Если получится, на воскресенье приеду, но не знаю. Ну, и у тебя свои планы, и чудесно… то есть, что значит «свои пла…»
Черт! Эта манера бросать трубку… Ну, конечно, и мобилу отключила. Ну и черт с тобой! Куда там дальше? Музыка и разум — близнецы-братья? Казалось бы, по какой-то дальней связи гармония должна соответствовать разуму. Выходит, музыка как воплощенная гармония природы соответствует не тому разуму, который есть и гнобит эту природу, а тому разуму, который должен быть, но которого почему-то нет.

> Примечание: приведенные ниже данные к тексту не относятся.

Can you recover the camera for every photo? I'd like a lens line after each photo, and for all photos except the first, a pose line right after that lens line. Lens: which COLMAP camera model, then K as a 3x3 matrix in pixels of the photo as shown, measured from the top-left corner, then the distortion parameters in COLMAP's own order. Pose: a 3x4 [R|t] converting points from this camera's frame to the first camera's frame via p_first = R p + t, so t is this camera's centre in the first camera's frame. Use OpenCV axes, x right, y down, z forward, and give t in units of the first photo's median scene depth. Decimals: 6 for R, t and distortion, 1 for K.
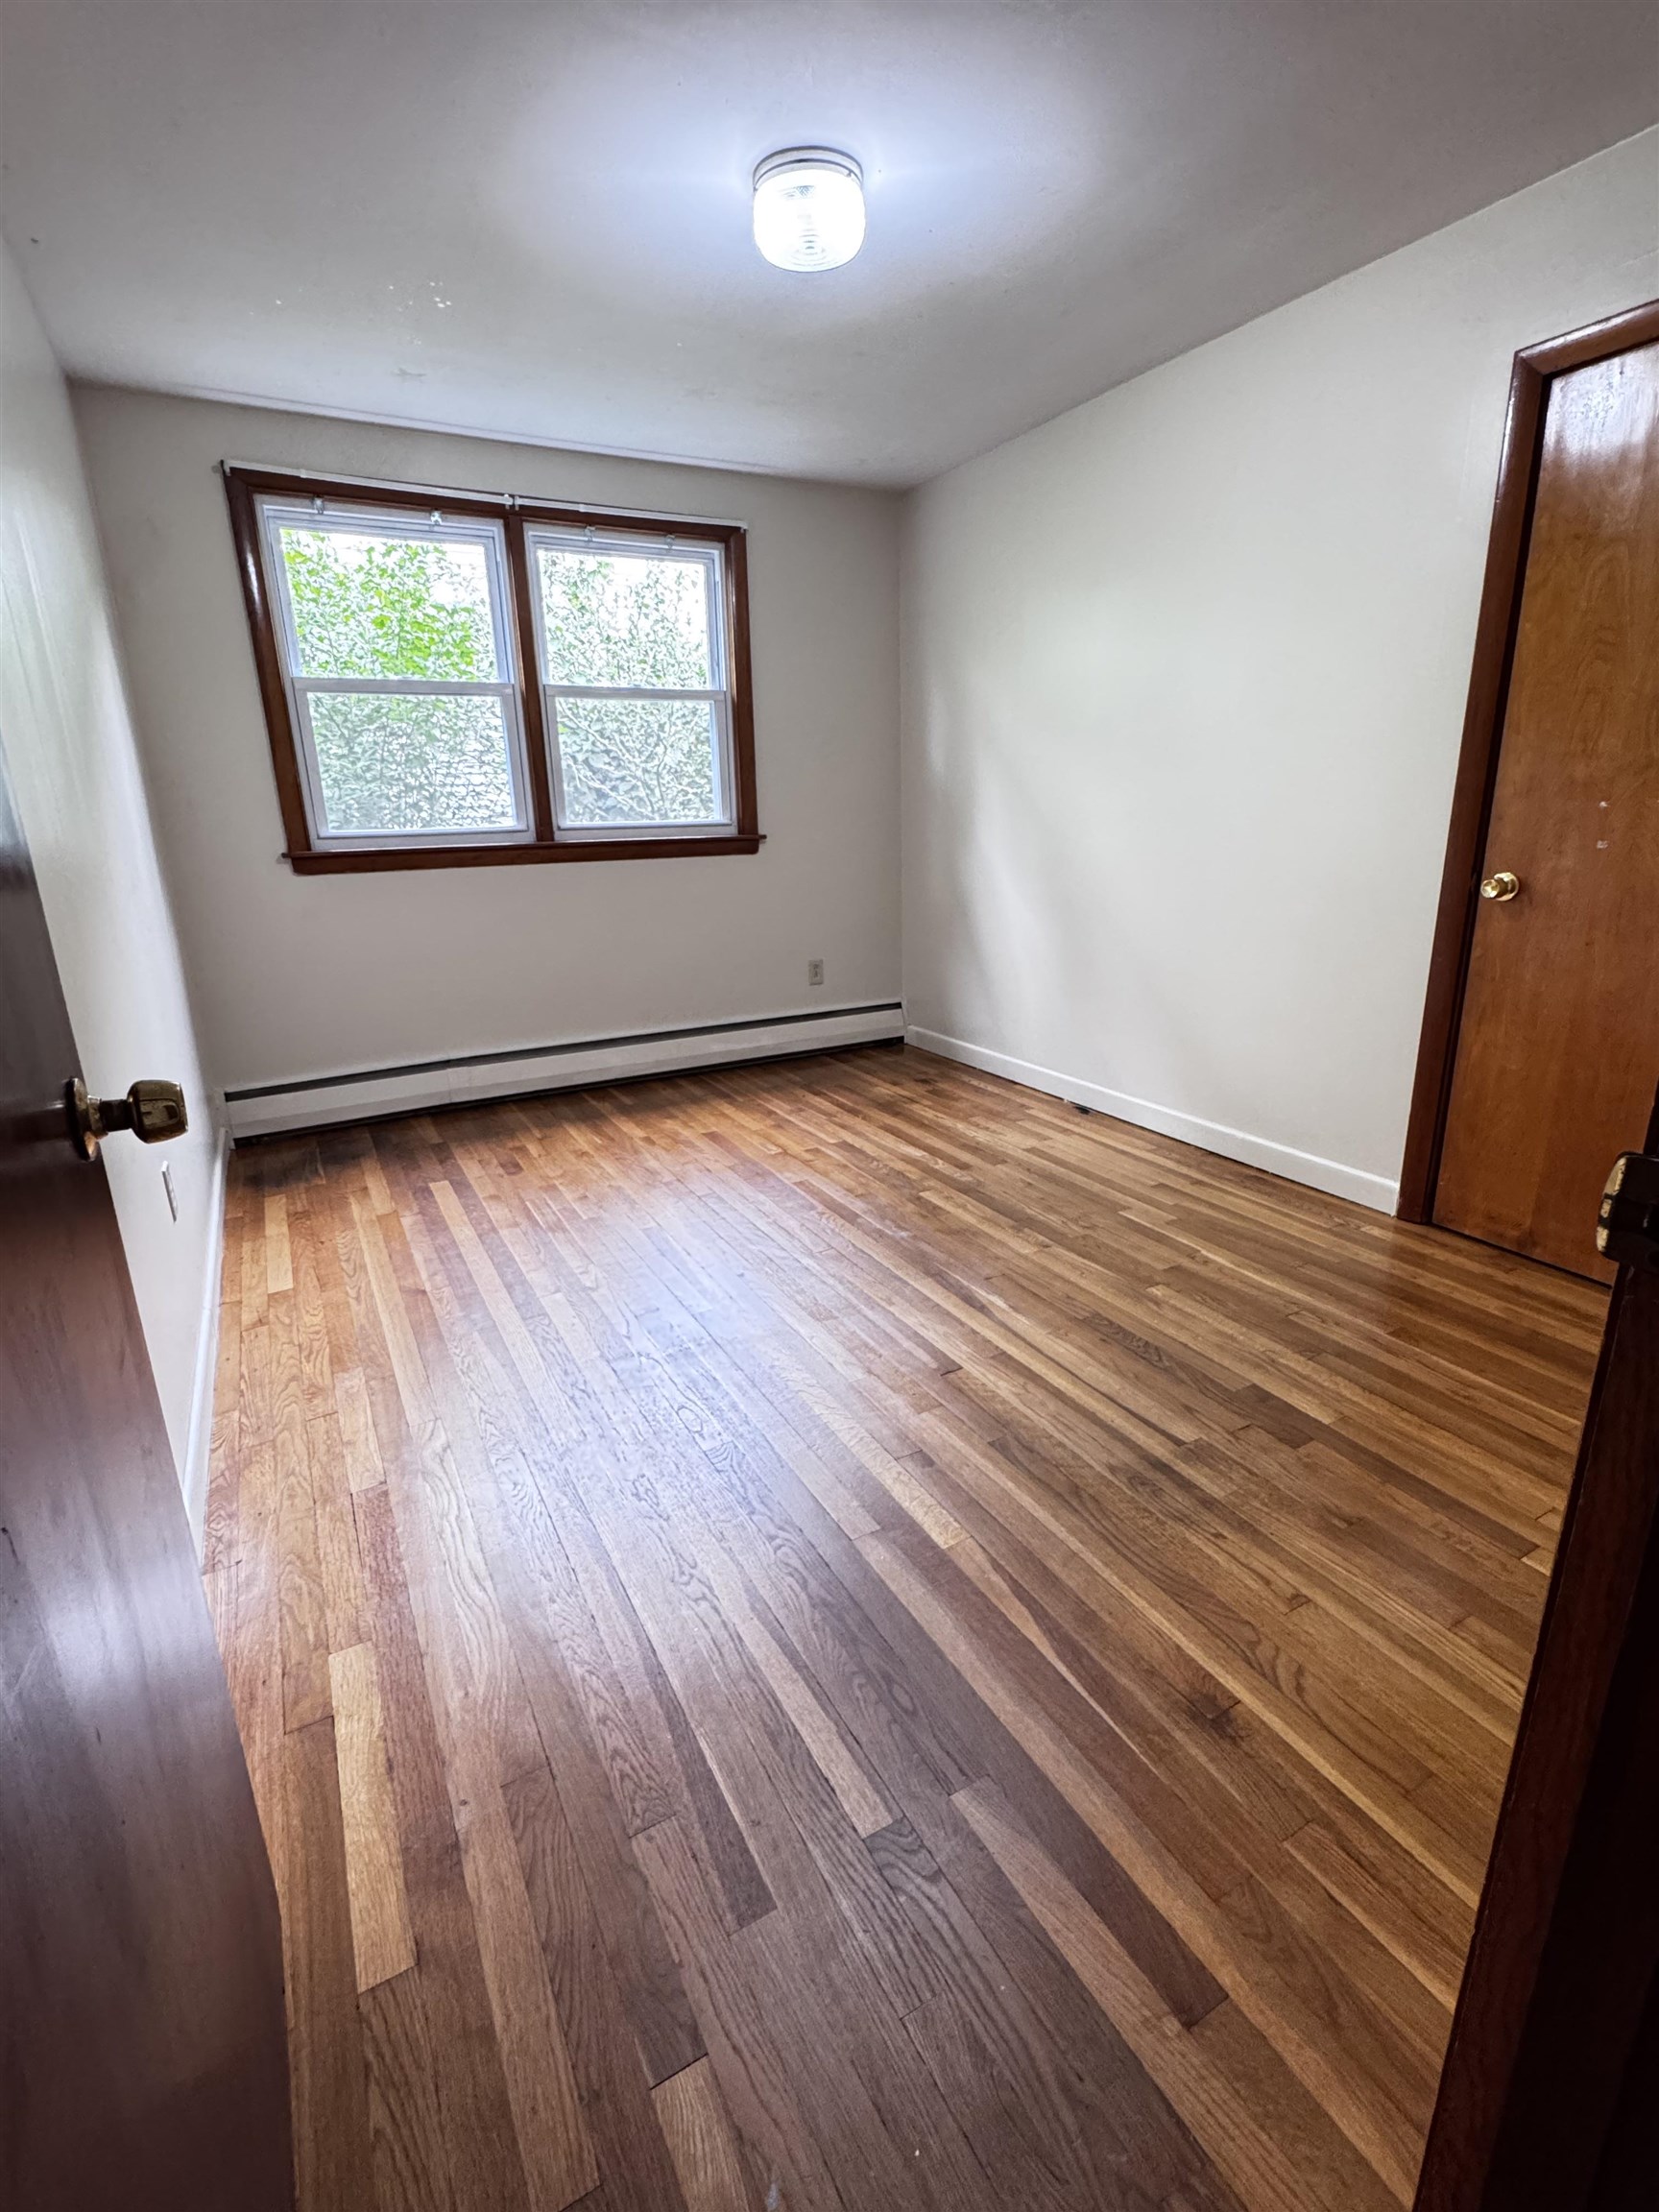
lens RADIAL K [[1015.0, 0, 832.4], [0, 1015.0, 1097.9], [0, 0, 1]] dist [-0.007824, 0.001005]
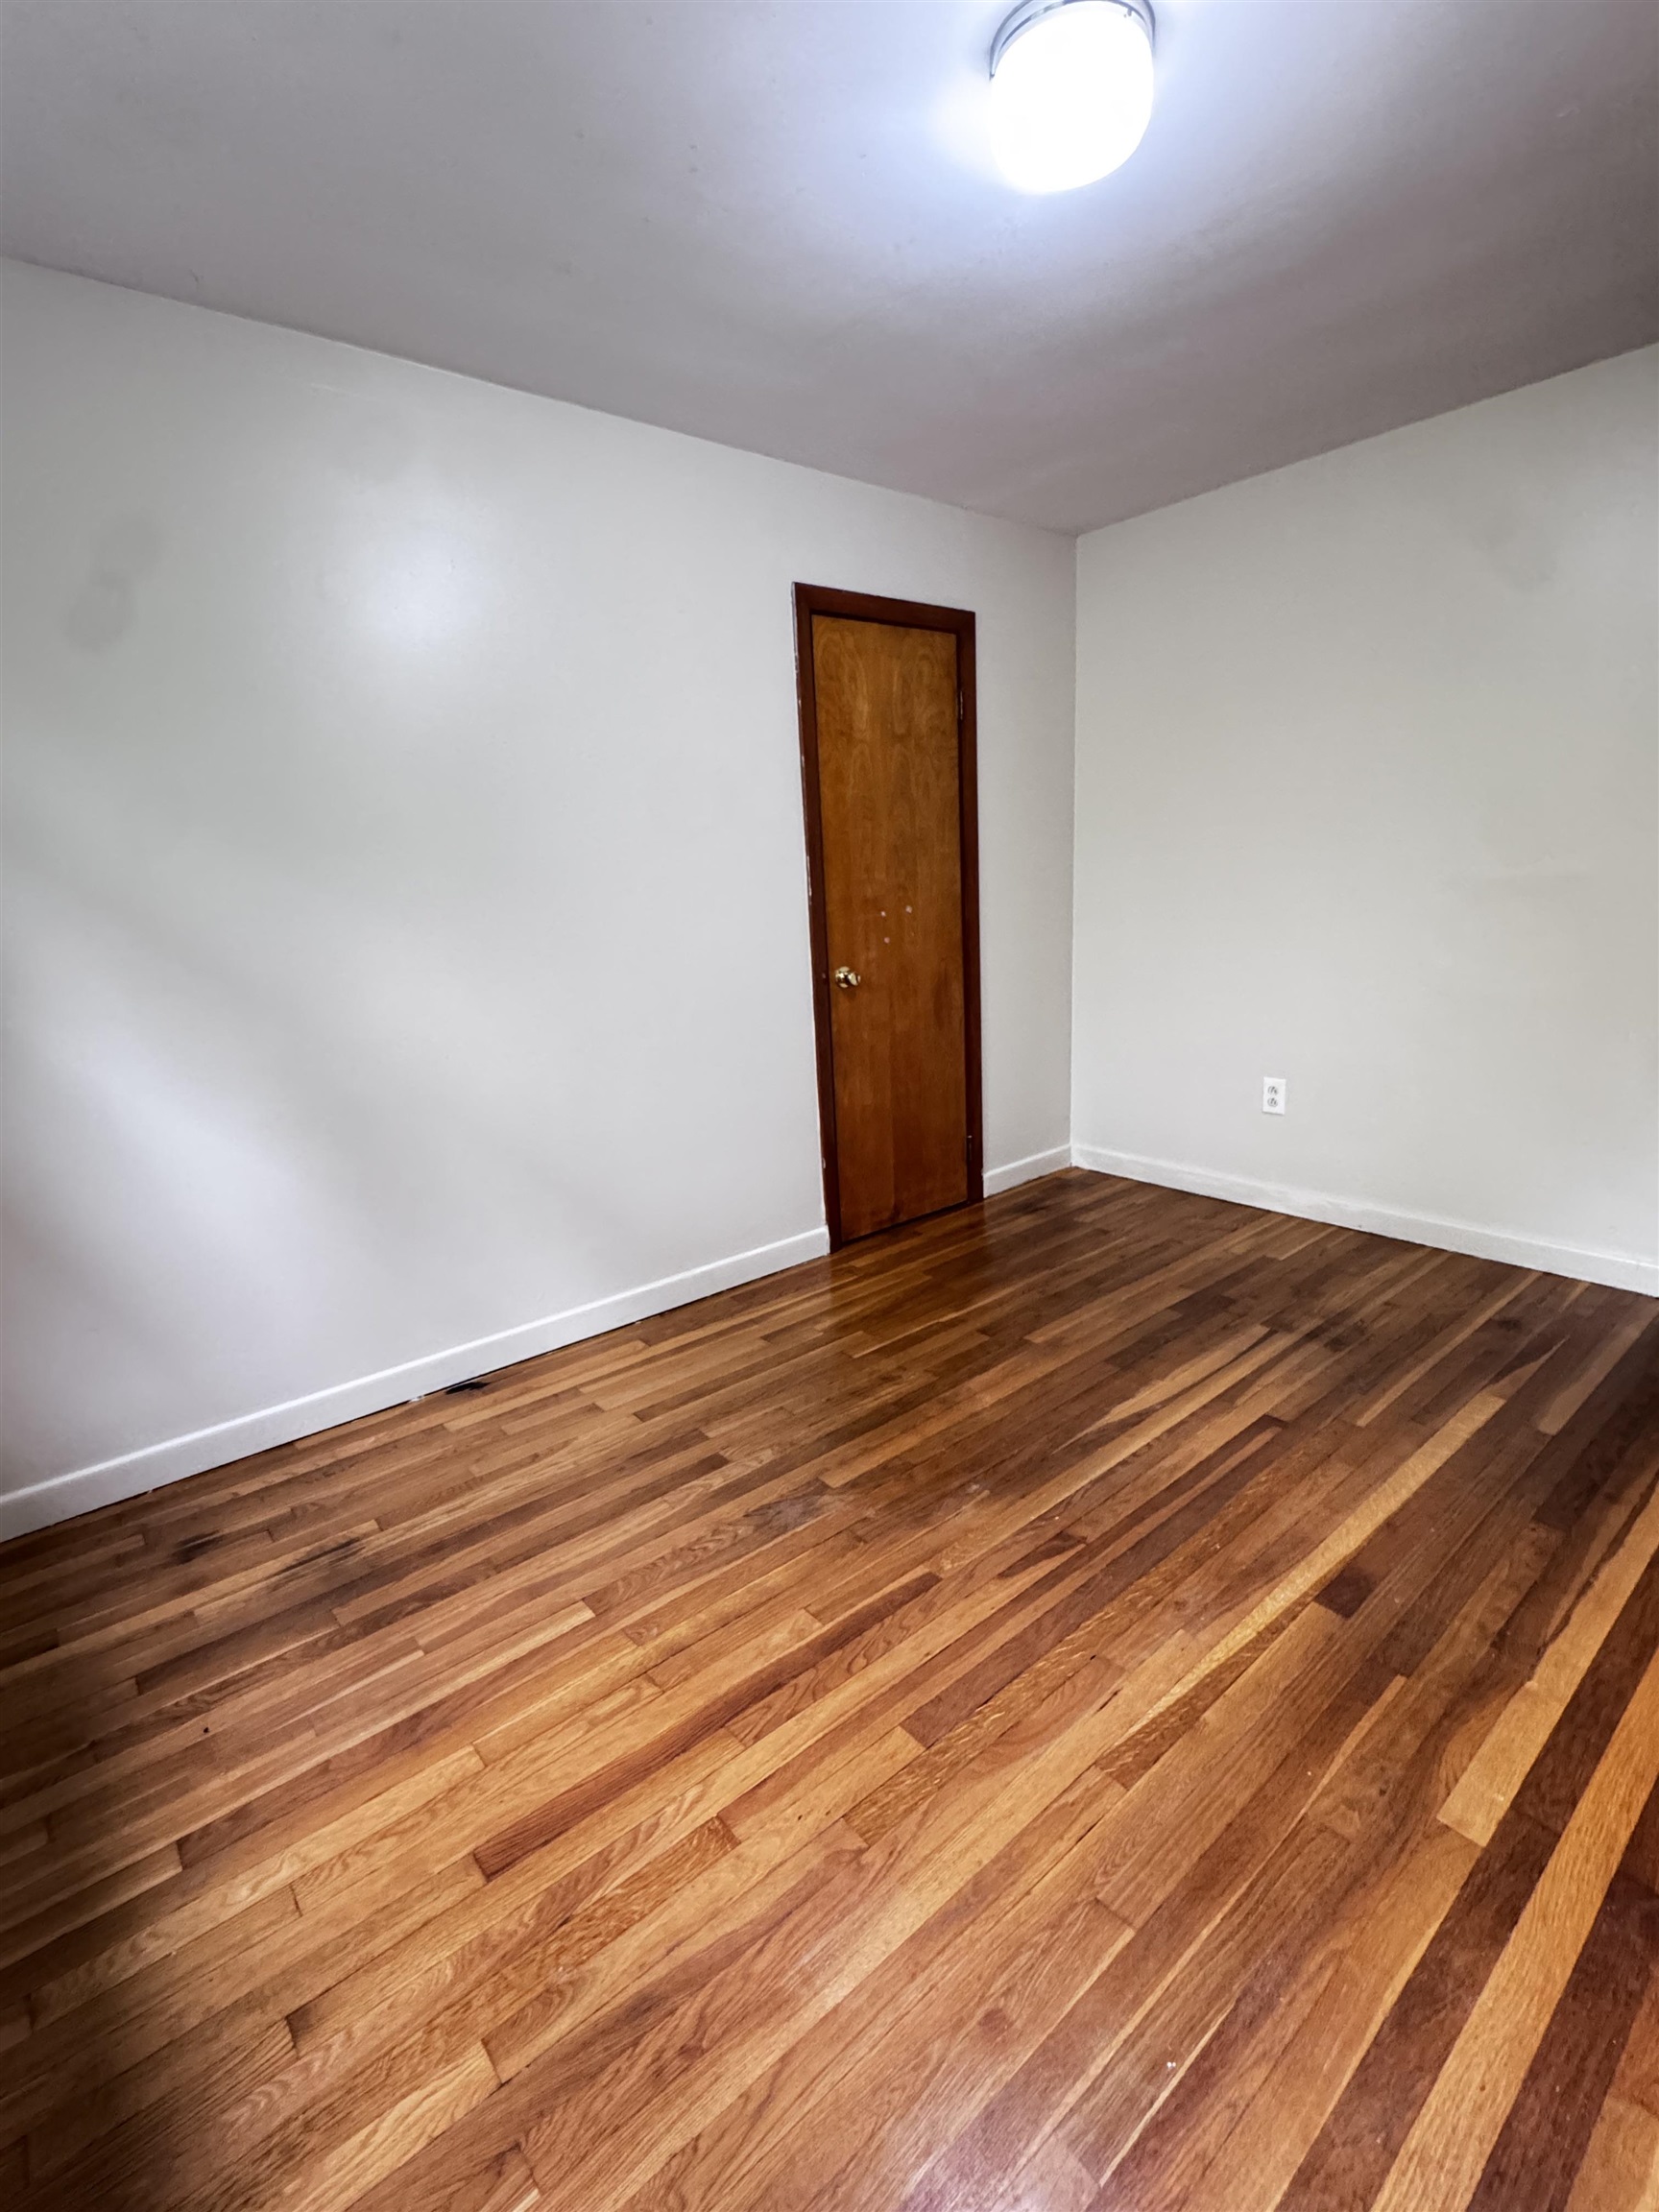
lens RADIAL K [[1015.0, 0, 819.1], [0, 1015.0, 1104.5], [0, 0, 1]] dist [-0.007824, 0.001005]
pose [[-0.188141, -0.180588, 0.965397, -0.546350], [0.328333, 0.914832, 0.235116, -0.317817], [-0.925635, 0.361207, -0.112825, 1.038361]]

И каким же он должен быть? Альб говорил: слушайте музыку, и вы услышите, она это знает. Но когда же этот разум появится? Слушайте музыку, говорил Альб, и вы услышите, что этого она не знает. Еще и потому, что вы ведь не слушаете. Блин, куда ж я на красный-то. Да проезжай, проезжай! Нет, так не пойдет, так и до отпуска не доживешь. Надо что-то делать. Ну, посмотрим, что завтра этот мозголом скажет. Музыка так эффективна в производстве счастья потому, что центры в мозгу связаны, это установлено. А по Тулвингу, музыкальные фразы — даже несколько нот — могут быть ключами воспоминаний. Ключами счастья. Но и другими ключами тоже. Ведь музыка иногда просто воссоздает утраченные, заглохшие, ампутированные чувства, переживания, душевные движения, — и что-то со скрипом проворачивается внутри, и что-то всплывает со дна, и возникают в щемящей пустоте неизвестно откуда взявшиеся фантомные боли воспоминаний…
Суббота, 14 апреля
— Да и общее — не очень. И ломит везде, и насморк, и голова гудит. Спать стал хуже. С женой… хотя… Но главное — из-за этого и пришел — появились какие-то мысли странные, чужие, там даже слова, которых я не знаю. Они — не мои. Голос даже не мой.